EXERCISE REQUIREMENTS
A – In the passage about Moss and her church membership, rewrite the paragraph beginning "At another point in the piece" more briefly, keeping its main facts.
B – Extend the passage about Moss and her church membership, picking up after its final sentence.

When Shulman noted that “people are already distracted by it,” the Shining Girls star said audiences can “hold in their mind whatever they want to, and I can’t control that.”

“If it’s not that, it’s going to be something else,” she continued. “It’s not really a closed-off religion. It’s a place that is very open to, like, welcoming in somebody who wants to learn more about it. I think that’s the thing that is probably the most misunderstood.”

Within the wide-ranging profile, Moss responds to a number of other things around her membership in the church, including her involvement with it alongside her portrayal of June Osborne, the lead of Hulu’s Emmy-winning adaptation of Margaret Atwood’s The Handmaid’s Tale, which takes place in the fictional totalitarian regime of Gilead. In the piece, Schulman wrote the “abuses perpetrated by Scientology — mind control, making family members cut ties with apostates (a policy known as Disconnection), assigning troublesome members to hard labor — echo the authoritarian tactics of Gilead. (The Church calls these allegations ‘false and mischaracterized.’)” — and noted that he had “asked how a viewer of The Handmaid’s Tale might reconcile these two things.”

Moss responded that “obviously, something like religious freedom and resistance against a theocracy is very important to me.”

“I would just encourage people to find out for themselves,” she added. “I’ve certainly been guilty of reading an article or watching something and taking that as gospel.”

At another point in the piece, the actress addresses a 2017 story from The Hollywood Reporter about her swearing during that year’s Emmys acceptance speech when the Mad Men star won best actress in a drama series. The piece quotes Tiziano Lugli, Moss’ former friend who left the church, about language and, more specifically, profanity’s use within Scientology. A rep for Moss at the time declined to comment for the story.

Moss says the story “pissed me off.”

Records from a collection

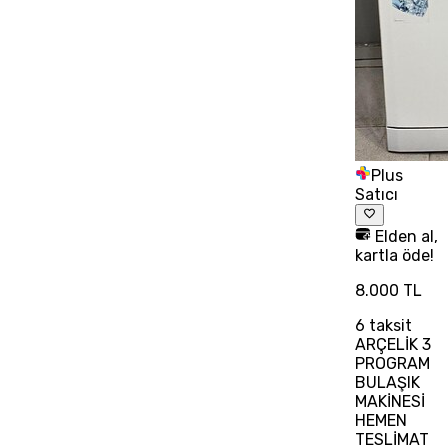
Plus
Satıcı
Elden al,
kartla öde!
8.000 TL
6
taksit
ARÇELİK 3
PROGRAM
BULAŞIK
MAKİNESİ
HEMEN
TESLİMAT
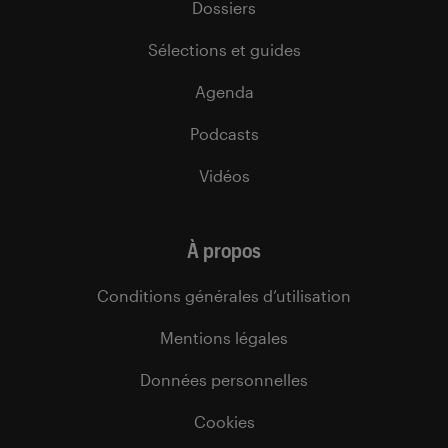
Dossiers
Sélections et guides
Agenda
Podcasts
Vidéos
À propos
Conditions générales d’utilisation
Mentions légales
Données personnelles
Cookies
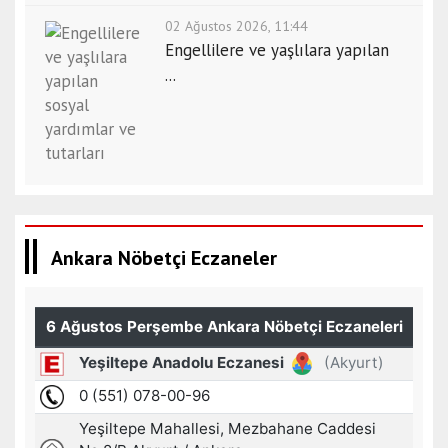
02 Ağustos 2026, 11:44
Engellilere ve yaşlılara yapılan
...
Ankara Nöbetçi Eczaneler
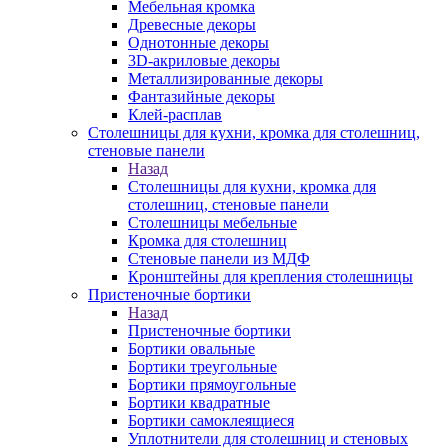
Мебельная кромка
Древесные декоры
Однотонные декоры
3D-акриловые декоры
Металлизированные декоры
Фантазийные декоры
Клей-расплав
Столешницы для кухни, кромка для столешниц,
стеновые панели
Назад
Столешницы для кухни, кромка для
столешниц, стеновые панели
Столешницы мебельные
Кромка для столешниц
Стеновые панели из МДФ
Кронштейны для крепления столешницы
Пристеночные бортики
Назад
Пристеночные бортики
Бортики овальные
Бортики треугольные
Бортики прямоугольные
Бортики квадратные
Бортики самоклеящиеся
Уплотнители для столешниц и стеновых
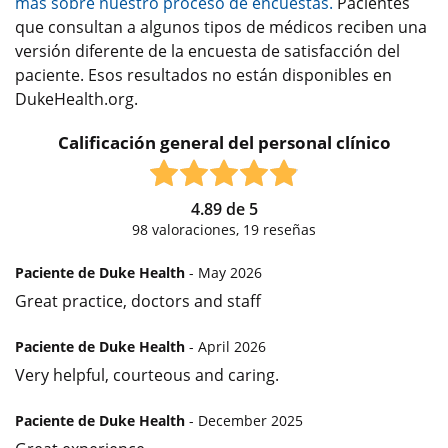
más sobre nuestro proceso de encuestas.
Pacientes
que consultan a algunos tipos de médicos reciben una
versión diferente de la encuesta de satisfacción del
paciente. Esos resultados no están disponibles en
DukeHealth.org.
Calificación general del personal clínico
4.89
de
5
98
valoraciones,
19
reseñas
Paciente de Duke Health
- May 2026
Great practice, doctors and staff
Paciente de Duke Health
- April 2026
Very helpful, courteous and caring.
Paciente de Duke Health
- December 2025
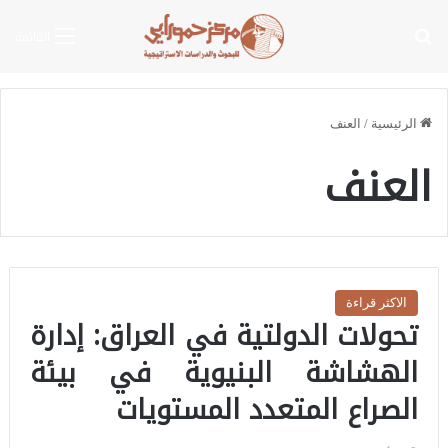
بحث عن
القائمة
الرئيسية
/
العنف
العنف
الاكثر قراءة
تحولات الدولتية في العراق: إدارة
الهشاشة البنيوية في بيئة
الصراع المتعدد المستويات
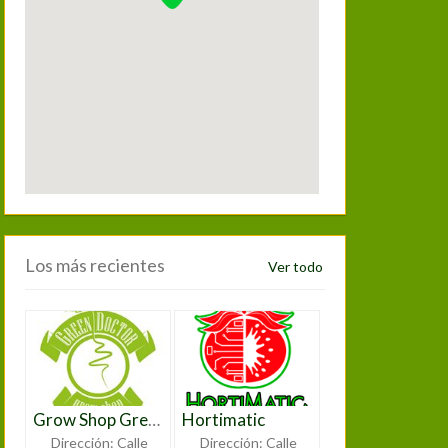
Los más recientes
Ver todo
Grow Shop Green Doctor
Hortimatic
Dirección:
Calle
Dirección:
Calle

ANSWERS TO THE TASKS
A – The piece also covers Moss's reaction to a 2017 Hollywood Reporter story about her swearing in that year's Emmys acceptance speech, given when she won best actress in a drama series. That story quoted Tiziano Lugli, her former friend who had left the church, on profanity within Scientology. Moss's representative declined to comment at the time.

B –
“That was a really, really big moment for me, and it was a big moment for my mom and me. My mom, who has supported me through the years and been such an incredible mother to both me and my brother. And to tell a lie like that, about that — I didn’t deserve that, and it was wrong.”

The Shining Girls star also spoke about a moment during the 2017 Television Critics Association Awards when she left the room as Leah Remini, one of the most high-profile and outspoken former members of Scientology, accepted her win in the outstanding achievement in reality programming category for the A&E docuseries Leah Remini: Scientology and the Aftermath. Moss says it wasn’t a direct response to Remini and that she “went to the bathroom. I wish it was more exciting than that.”

In a 2017 THR profile, Remini said she had not crossed paths with Moss because the actress “believes that she can’t talk to me” and said there is “a thing in Scientology called ‘acceptable truth.’ It means you only say what’s acceptable to the public. But she believes that I’m an antisocial personality — because I’ve spoken out against Scientology. So she isn’t allowed to talk to me. And me knowing that, I wouldn’t put her in the awkward position.”

In response to Shulman noting Remini “claimed the group encourages Moss not to speak with her,” Moss said: “I have never received any request to talk to her. So, there hasn’t been an opportunity for her to say that. I don’t know her that well, so it’s not like we were friends.”

THR has reached out to reps for Moss and Remini.